Try it online! Or see the test-suite.
How?
ẆŒpQƑƇ$ƇẈṪ - Link: DailyObservations
Ẇ - contiguous sublists of {DailyObservations} -> Streaks (from shortest to longest)
Ƈ - keep those {Streaks} for which:
$ - last two links as a monad - f(Streak):
Œp - Cartesian product of {Streak}'s items
Ƈ - keep those for which:
Ƒ - is invariant under?:
Q - deduplicate
Ẉ - length of each of the {remaining Streaks}
Ṫ - tail -> length of longest remaining streak (or zero if none remain)

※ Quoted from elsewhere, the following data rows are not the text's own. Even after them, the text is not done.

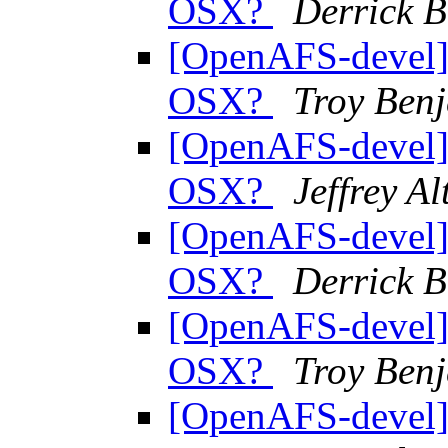
OSX?
Derrick 
[OpenAFS-devel] 
OSX?
Troy Benj
[OpenAFS-devel] 
OSX?
Jeffrey A
[OpenAFS-devel] 
OSX?
Derrick 
[OpenAFS-devel] 
OSX?
Troy Benj
[OpenAFS-devel] 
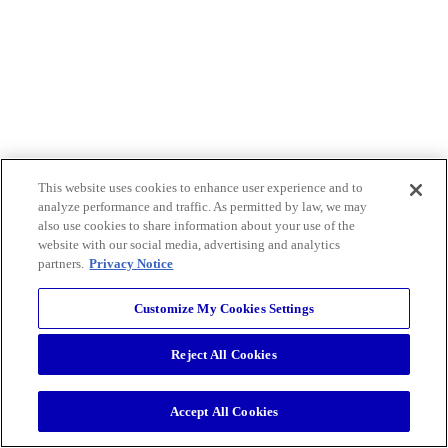
This website uses cookies to enhance user experience and to
analyze performance and traffic. As permitted by law, we may
also use cookies to share information about your use of the
website with our social media, advertising and analytics
partners.
Privacy Notice
Customize My Cookies Settings
Reject All Cookies
Accept All Cookies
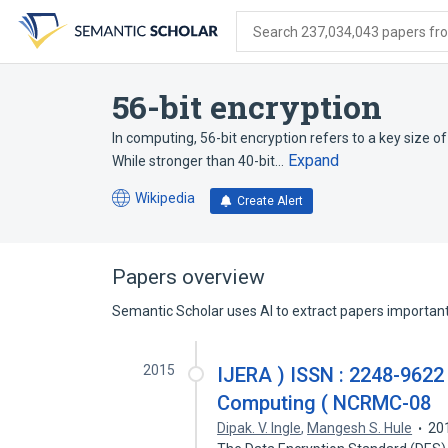
Skip
Skip
Skip
to
to
to
Search 237,034,043 papers from
search
main
account
form
content
menu
56-bit encryption
In computing, 56-bit encryption refers to a key size of
Expand
While stronger than 40-bit…
Wikipedia
Create Alert
(opens
in
a
new
Papers overview
tab)
Semantic Scholar uses AI to extract papers important 
2015
IJERA ) ISSN : 2248-9622
Computing ( NCRMC-08
Dipak. V. Ingle
,
Mangesh S. Hule
20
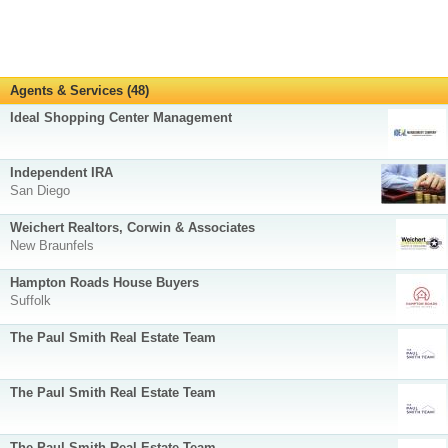
Agents & Services (48)
Ideal Shopping Center Management
Independent IRA
San Diego
Weichert Realtors, Corwin & Associates
New Braunfels
Hampton Roads House Buyers
Suffolk
The Paul Smith Real Estate Team
The Paul Smith Real Estate Team
The Paul Smith Real Estate Team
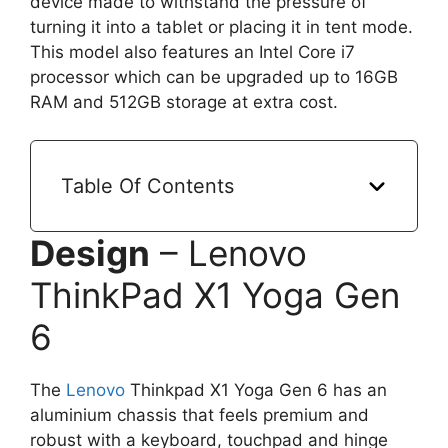
device made to withstand the pressure of
turning it into a tablet or placing it in tent mode.
This model also features an Intel Core i7
processor which can be upgraded up to 16GB
RAM and 512GB storage at extra cost.
Table Of Contents
Design
– Lenovo
ThinkPad X1 Yoga Gen
6
The
Lenovo
Thinkpad X1 Yoga Gen 6 has an
aluminium chassis that feels premium and
robust with a keyboard, touchpad and hinge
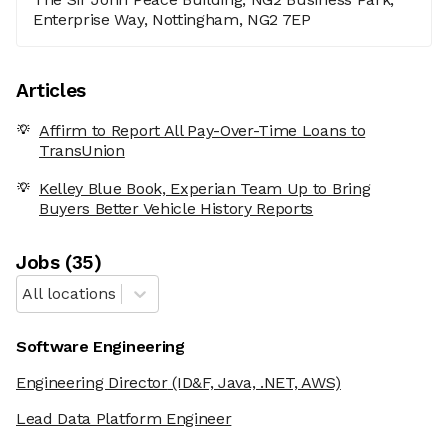
Enterprise Way, Nottingham, NG2 7EP
Articles
Affirm to Report All Pay-Over-Time Loans to
TransUnion
Kelley Blue Book, Experian Team Up to Bring
Buyers Better Vehicle History Reports
Job
s
(
35
)
All locations
Software Engineering
Engineering Director
(ID&F, Java, .NET, AWS)
Lead Data Platform Engineer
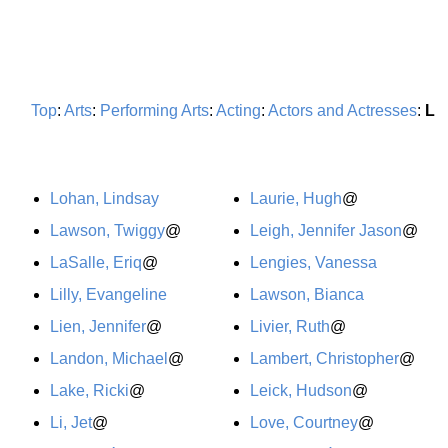
Top
:
Arts
:
Performing Arts
:
Acting
:
Actors and Actresses
:
L
Lohan, Lindsay
Laurie, Hugh
@
Lawson, Twiggy
@
Leigh, Jennifer Jason
@
LaSalle, Eriq
@
Lengies, Vanessa
Lilly, Evangeline
Lawson, Bianca
Lien, Jennifer
@
Livier, Ruth
@
Landon, Michael
@
Lambert, Christopher
@
Lake, Ricki
@
Leick, Hudson
@
Li, Jet
@
Love, Courtney
@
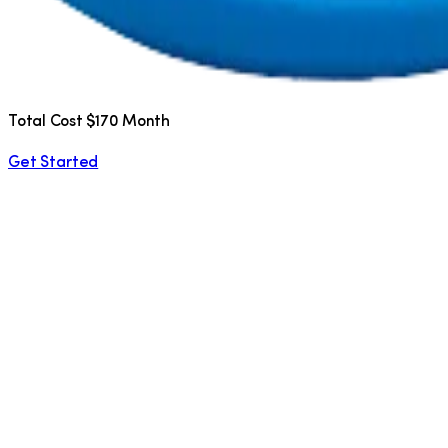
Total Cost $170 Month
Get Started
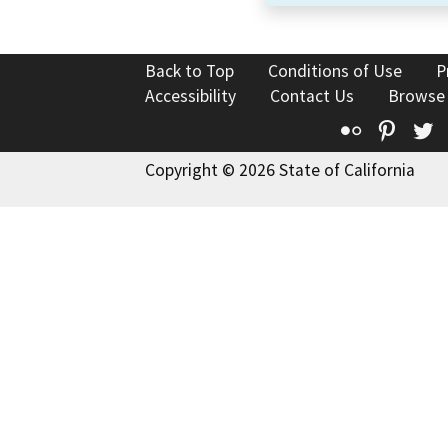
Back to Top
Conditions of Use
P
Accessibility
Contact Us
Browse
Flickr
Pinte
T
Copyright © 2026 State of California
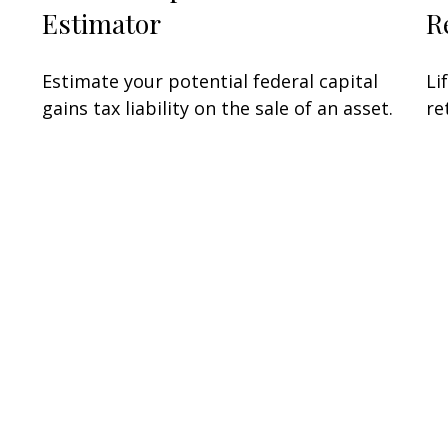
Estimator
R
Estimate your potential federal capital
Li
gains tax liability on the sale of an asset.
re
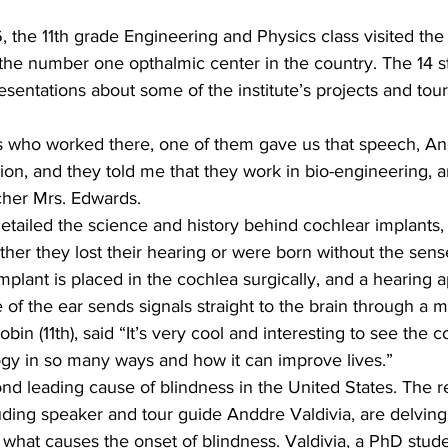
, the 11th grade Engineering and Physics class visited th
 the number one opthalmic center in the country. The 14 s
esentations about some of the institute’s projects and tou
s who worked there, one of them gave us that speech, And
ion, and they told me that they work in bio-engineering, and
cher Mrs. Edwards.
etailed the science and history behind cochlear implants,
ther they lost their hearing or were born without the sens
implant is placed in the cochlea surgically, and a hearing 
 of the ear sends signals straight to the brain through a 
in (11th), said “It’s very cool and interesting to see the c
gy in so many ways and how it can improve lives.”
d leading cause of blindness in the United States. The r
ding speaker and tour guide Anddre Valdivia, are delving 
what causes the onset of blindness. Valdivia, a PhD stude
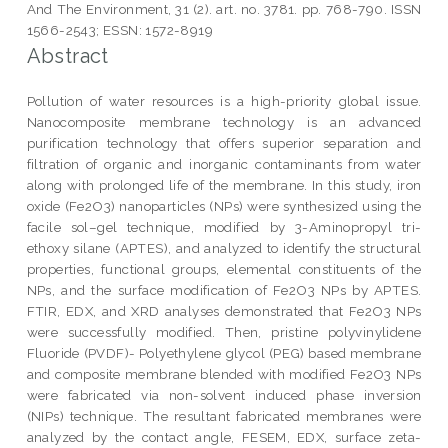
And The Environment, 31 (2). art. no. 3781. pp. 768-790. ISSN
1566-2543; ESSN: 1572-8919
Abstract
Pollution of water resources is a high-priority global issue.
Nanocomposite membrane technology is an advanced
purification technology that offers superior separation and
filtration of organic and inorganic contaminants from water
along with prolonged life of the membrane. In this study, iron
oxide (Fe2O3) nanoparticles (NPs) were synthesized using the
facile sol–gel technique, modified by 3-Aminopropyl tri-
ethoxy silane (APTES), and analyzed to identify the structural
properties, functional groups, elemental constituents of the
NPs, and the surface modification of Fe2O3 NPs by APTES.
FTIR, EDX, and XRD analyses demonstrated that Fe2O3 NPs
were successfully modified. Then, pristine polyvinylidene
Fluoride (PVDF)- Polyethylene glycol (PEG) based membrane
and composite membrane blended with modified Fe2O3 NPs
were fabricated via non-solvent induced phase inversion
(NIPs) technique. The resultant fabricated membranes were
analyzed by the contact angle, FESEM, EDX, surface zeta-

Note: ẈṪ rather than ṪL because tailing an empty list, as remaining Streaks becomes when no animals are seen on any day, yields the integer 0, and integers have length 1)
Charcoal, 37 bytes
Fθ«≔ΣE∨υ⟦υ⟧Eι⊞OΦκ›ν⌕κμμυJ⌈⊞OEυLκⅈ⁰»Iⅈ
Attempt This Online! Link is to verbose version of code. Explanation:
Fθ«
Loop over the input list of lists of animals.
≔ΣE∨υ⟦υ⟧Eι⊞OΦκ›ν⌕κμμυ
For each streak so far (or an empty streak if there are none; this happens on the first day and on the day after seeing no animals) and for each animal, calculate the streak that ends in that animal, starting from the animal after its previous appearance (if any; if this is a new animal then its index will be -1 and all previous animals are kept).
J⌈⊞OEυLκⅈ⁰
Keep track of the length of the longest streak found (if any).
»Iⅈ
Output the length of the longest streak.